Please copy each line of the listing below in which the word "later" appears.

────────────────────

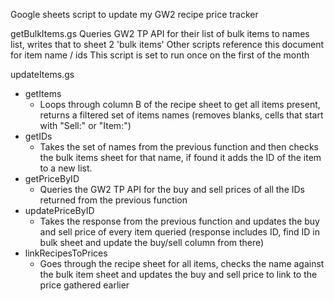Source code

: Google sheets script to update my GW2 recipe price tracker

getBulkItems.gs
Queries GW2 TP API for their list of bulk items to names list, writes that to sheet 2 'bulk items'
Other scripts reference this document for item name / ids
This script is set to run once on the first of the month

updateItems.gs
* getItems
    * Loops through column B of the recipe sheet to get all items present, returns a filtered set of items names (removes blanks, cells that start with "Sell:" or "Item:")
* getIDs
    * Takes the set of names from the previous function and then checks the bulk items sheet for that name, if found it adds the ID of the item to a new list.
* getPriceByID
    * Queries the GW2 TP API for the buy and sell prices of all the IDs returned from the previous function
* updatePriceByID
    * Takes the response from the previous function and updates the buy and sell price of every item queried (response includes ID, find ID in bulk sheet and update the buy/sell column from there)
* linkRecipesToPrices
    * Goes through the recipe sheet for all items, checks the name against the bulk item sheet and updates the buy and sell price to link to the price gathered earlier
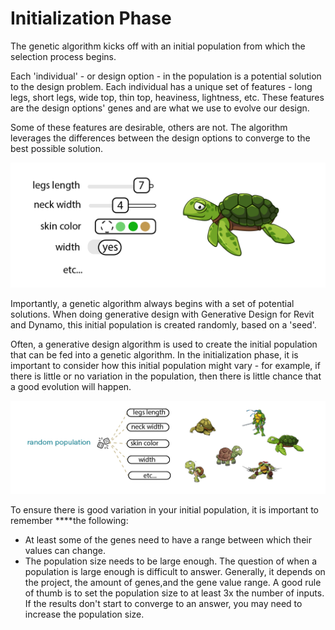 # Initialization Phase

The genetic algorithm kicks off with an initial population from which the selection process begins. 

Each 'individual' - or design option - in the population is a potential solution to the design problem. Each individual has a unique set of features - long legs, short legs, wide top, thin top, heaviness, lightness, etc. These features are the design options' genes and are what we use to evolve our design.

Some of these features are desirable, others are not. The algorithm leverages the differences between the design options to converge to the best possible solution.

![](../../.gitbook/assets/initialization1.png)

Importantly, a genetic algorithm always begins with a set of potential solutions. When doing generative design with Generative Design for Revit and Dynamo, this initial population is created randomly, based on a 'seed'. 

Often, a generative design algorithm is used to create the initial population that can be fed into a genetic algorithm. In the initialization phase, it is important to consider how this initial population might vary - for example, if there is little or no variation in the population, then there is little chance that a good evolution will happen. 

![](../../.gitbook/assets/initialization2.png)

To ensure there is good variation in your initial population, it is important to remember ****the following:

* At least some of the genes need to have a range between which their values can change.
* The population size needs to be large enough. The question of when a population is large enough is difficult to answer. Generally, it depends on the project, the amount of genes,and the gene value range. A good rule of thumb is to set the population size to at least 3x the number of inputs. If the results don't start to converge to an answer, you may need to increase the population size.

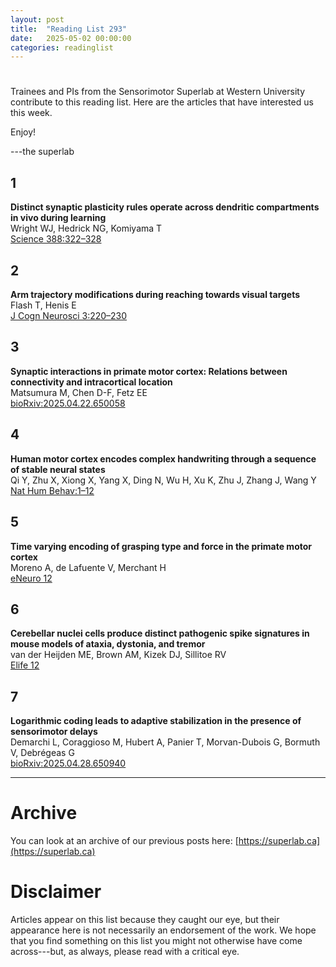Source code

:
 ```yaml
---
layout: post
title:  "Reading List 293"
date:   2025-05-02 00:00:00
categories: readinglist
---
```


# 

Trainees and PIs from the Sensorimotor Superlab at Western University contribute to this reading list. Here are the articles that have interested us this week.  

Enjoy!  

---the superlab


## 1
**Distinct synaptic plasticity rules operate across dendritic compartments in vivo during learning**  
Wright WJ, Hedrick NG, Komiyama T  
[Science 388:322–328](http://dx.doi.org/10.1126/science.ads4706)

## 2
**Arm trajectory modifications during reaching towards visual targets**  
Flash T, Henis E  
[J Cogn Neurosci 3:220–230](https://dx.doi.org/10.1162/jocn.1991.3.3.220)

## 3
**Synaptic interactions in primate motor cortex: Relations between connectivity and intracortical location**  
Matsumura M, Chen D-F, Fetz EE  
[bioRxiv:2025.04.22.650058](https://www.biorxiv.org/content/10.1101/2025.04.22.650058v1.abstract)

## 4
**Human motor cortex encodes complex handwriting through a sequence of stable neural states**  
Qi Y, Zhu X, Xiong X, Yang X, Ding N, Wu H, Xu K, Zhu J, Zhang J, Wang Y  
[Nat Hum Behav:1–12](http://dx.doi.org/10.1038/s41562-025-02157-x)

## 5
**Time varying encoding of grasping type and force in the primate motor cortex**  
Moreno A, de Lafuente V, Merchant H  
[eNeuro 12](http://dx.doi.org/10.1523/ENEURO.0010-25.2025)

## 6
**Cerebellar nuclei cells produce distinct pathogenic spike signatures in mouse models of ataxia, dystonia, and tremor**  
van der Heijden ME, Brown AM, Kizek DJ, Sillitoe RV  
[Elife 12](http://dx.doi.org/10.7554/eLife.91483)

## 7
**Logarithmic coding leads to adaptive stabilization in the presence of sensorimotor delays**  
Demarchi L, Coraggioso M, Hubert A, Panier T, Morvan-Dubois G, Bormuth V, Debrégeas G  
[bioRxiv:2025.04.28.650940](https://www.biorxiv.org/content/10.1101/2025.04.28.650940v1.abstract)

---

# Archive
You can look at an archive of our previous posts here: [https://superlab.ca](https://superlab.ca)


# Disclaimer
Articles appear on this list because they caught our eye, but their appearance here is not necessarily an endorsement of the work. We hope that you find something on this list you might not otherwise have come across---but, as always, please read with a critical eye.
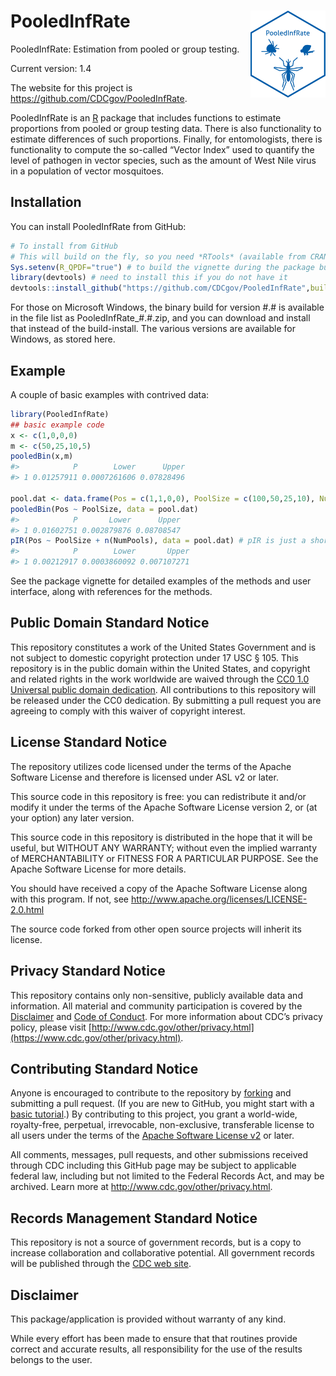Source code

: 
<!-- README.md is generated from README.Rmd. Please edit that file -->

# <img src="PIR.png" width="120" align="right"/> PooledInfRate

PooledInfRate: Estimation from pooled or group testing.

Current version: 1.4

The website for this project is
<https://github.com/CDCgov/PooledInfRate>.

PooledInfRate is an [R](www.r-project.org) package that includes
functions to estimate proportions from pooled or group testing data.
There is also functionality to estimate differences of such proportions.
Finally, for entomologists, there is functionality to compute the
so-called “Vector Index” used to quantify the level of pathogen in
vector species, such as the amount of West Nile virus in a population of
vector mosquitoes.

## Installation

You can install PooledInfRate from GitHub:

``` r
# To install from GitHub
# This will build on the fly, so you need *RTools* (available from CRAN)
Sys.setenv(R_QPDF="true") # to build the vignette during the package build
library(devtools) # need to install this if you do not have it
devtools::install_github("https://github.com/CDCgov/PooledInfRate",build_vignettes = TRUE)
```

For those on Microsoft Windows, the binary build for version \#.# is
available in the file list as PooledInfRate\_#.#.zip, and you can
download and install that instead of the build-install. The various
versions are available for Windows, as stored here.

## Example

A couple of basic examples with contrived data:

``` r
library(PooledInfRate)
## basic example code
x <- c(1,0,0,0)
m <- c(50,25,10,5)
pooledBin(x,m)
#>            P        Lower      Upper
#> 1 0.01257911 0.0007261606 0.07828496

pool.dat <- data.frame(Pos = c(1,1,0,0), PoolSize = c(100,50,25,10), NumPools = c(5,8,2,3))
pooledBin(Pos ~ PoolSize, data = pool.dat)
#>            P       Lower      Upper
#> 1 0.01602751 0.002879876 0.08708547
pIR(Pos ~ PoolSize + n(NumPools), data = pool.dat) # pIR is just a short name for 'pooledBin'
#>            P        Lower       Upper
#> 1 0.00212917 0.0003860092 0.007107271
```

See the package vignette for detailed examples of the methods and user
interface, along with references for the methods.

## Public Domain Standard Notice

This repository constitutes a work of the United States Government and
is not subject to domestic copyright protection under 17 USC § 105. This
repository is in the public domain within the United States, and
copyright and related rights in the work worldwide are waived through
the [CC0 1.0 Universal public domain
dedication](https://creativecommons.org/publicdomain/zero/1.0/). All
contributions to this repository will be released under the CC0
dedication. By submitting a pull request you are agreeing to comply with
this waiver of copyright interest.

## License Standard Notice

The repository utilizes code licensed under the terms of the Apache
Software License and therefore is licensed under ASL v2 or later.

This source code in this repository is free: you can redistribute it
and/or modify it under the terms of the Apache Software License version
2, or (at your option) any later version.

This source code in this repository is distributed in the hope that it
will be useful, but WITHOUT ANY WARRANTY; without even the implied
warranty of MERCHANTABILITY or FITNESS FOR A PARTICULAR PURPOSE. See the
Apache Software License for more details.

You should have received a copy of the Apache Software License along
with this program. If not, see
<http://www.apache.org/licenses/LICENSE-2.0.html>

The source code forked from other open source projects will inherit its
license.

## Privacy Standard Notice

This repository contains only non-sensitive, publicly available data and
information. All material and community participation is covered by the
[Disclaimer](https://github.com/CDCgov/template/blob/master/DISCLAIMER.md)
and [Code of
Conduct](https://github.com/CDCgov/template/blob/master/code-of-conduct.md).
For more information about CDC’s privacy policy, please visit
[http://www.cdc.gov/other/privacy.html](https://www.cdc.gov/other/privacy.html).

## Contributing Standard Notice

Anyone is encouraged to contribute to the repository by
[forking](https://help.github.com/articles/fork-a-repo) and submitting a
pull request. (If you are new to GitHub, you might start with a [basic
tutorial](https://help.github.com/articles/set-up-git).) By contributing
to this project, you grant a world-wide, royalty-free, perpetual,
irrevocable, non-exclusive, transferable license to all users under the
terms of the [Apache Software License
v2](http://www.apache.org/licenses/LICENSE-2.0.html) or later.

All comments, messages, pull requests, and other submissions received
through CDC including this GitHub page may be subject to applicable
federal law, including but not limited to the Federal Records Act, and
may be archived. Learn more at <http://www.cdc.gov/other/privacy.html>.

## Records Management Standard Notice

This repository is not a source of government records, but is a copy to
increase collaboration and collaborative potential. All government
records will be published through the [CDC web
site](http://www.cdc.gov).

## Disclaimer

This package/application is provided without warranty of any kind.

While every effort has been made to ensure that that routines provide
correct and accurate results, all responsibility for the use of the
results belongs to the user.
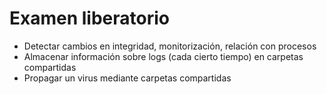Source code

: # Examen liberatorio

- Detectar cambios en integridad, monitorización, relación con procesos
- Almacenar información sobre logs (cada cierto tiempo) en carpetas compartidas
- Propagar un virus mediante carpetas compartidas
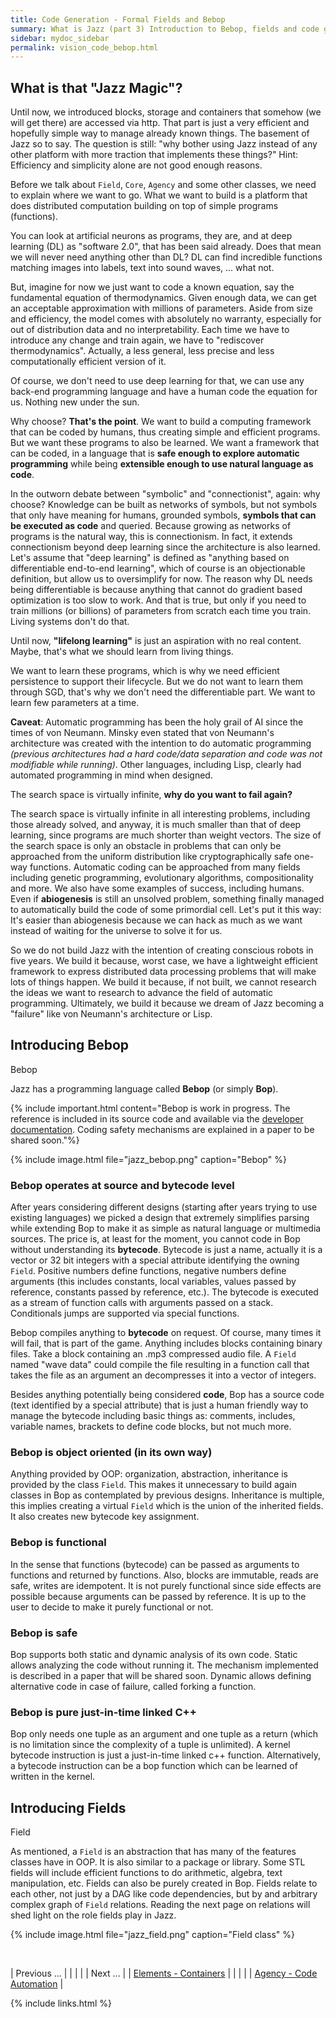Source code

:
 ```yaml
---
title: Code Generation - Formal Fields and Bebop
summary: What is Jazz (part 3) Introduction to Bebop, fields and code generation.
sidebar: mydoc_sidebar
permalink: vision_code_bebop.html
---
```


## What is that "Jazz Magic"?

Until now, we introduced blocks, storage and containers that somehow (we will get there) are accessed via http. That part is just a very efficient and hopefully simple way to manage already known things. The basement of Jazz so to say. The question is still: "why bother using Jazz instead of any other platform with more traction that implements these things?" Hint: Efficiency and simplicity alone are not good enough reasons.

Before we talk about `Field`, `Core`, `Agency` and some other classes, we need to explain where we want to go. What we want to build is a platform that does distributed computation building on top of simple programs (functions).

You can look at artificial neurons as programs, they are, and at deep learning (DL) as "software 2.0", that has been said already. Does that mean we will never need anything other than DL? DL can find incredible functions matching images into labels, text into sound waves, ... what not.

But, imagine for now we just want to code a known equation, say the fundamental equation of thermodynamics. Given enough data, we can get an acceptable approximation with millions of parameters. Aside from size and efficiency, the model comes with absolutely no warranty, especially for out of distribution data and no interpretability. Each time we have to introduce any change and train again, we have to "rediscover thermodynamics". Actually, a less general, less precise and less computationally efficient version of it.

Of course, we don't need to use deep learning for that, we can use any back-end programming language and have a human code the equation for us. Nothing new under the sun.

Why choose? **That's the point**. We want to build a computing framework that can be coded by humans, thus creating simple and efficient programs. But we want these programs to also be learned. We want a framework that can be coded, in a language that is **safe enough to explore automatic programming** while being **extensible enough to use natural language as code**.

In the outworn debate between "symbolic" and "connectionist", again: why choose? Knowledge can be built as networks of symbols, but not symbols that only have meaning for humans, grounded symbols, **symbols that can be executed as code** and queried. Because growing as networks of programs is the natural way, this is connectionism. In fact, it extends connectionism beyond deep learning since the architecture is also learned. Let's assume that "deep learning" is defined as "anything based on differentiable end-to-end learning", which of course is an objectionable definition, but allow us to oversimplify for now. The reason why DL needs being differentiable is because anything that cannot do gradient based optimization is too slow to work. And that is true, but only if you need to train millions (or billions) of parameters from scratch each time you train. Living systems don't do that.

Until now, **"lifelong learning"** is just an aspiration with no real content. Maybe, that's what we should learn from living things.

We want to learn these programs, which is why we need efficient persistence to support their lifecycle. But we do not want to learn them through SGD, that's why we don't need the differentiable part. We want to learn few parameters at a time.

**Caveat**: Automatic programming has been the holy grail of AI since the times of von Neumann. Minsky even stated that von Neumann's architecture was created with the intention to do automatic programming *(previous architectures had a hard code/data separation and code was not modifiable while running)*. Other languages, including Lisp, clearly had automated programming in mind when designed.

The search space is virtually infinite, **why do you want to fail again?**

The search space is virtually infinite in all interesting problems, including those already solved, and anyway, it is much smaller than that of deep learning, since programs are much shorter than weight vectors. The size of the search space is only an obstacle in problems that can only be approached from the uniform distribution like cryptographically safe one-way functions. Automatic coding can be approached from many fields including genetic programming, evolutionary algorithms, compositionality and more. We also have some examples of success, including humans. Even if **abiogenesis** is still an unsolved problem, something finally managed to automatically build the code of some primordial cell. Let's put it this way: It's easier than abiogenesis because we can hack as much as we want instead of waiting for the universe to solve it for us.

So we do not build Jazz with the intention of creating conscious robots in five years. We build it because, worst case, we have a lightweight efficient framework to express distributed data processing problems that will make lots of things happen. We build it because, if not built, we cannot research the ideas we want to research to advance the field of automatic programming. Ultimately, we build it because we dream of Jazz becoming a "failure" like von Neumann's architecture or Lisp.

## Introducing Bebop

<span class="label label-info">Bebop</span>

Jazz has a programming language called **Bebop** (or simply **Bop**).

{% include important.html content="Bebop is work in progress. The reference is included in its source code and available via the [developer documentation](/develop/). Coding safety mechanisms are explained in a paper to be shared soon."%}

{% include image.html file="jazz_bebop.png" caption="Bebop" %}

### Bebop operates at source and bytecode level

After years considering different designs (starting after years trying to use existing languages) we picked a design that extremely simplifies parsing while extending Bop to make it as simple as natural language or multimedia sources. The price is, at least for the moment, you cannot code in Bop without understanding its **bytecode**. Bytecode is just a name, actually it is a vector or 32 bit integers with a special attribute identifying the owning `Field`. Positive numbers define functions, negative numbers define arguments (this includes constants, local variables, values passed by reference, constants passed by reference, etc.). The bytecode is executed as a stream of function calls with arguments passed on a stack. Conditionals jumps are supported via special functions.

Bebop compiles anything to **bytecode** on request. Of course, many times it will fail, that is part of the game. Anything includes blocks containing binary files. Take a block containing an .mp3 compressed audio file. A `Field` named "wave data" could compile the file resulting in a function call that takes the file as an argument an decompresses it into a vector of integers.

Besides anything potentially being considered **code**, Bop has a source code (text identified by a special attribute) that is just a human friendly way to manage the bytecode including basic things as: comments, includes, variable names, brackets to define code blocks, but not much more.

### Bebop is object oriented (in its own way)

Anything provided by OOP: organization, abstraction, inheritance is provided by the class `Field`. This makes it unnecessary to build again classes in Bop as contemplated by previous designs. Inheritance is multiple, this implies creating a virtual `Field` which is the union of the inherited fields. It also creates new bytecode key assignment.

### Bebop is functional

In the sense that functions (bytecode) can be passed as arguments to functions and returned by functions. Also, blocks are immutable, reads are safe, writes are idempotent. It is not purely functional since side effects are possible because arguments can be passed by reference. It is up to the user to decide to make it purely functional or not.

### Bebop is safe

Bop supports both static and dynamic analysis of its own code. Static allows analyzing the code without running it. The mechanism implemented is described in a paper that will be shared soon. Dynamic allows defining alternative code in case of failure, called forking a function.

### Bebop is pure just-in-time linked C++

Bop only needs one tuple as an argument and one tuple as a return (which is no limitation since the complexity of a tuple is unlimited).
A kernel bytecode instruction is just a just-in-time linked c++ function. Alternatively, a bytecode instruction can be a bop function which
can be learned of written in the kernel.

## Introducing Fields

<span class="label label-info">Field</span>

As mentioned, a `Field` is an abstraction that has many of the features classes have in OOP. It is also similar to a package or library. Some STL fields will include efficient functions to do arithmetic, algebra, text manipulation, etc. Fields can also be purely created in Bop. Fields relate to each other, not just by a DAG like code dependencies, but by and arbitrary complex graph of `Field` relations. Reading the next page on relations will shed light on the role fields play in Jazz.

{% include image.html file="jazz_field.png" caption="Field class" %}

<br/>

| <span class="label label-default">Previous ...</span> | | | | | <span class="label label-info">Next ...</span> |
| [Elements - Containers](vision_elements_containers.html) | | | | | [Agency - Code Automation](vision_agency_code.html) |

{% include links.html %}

────────────────────

**Answer box**
Software License and therefore is licensed under ASL v2 or later.
2, or (at your option) any later version.
v2](http://www.apache.org/licenses/LICENSE-2.0.html) or later.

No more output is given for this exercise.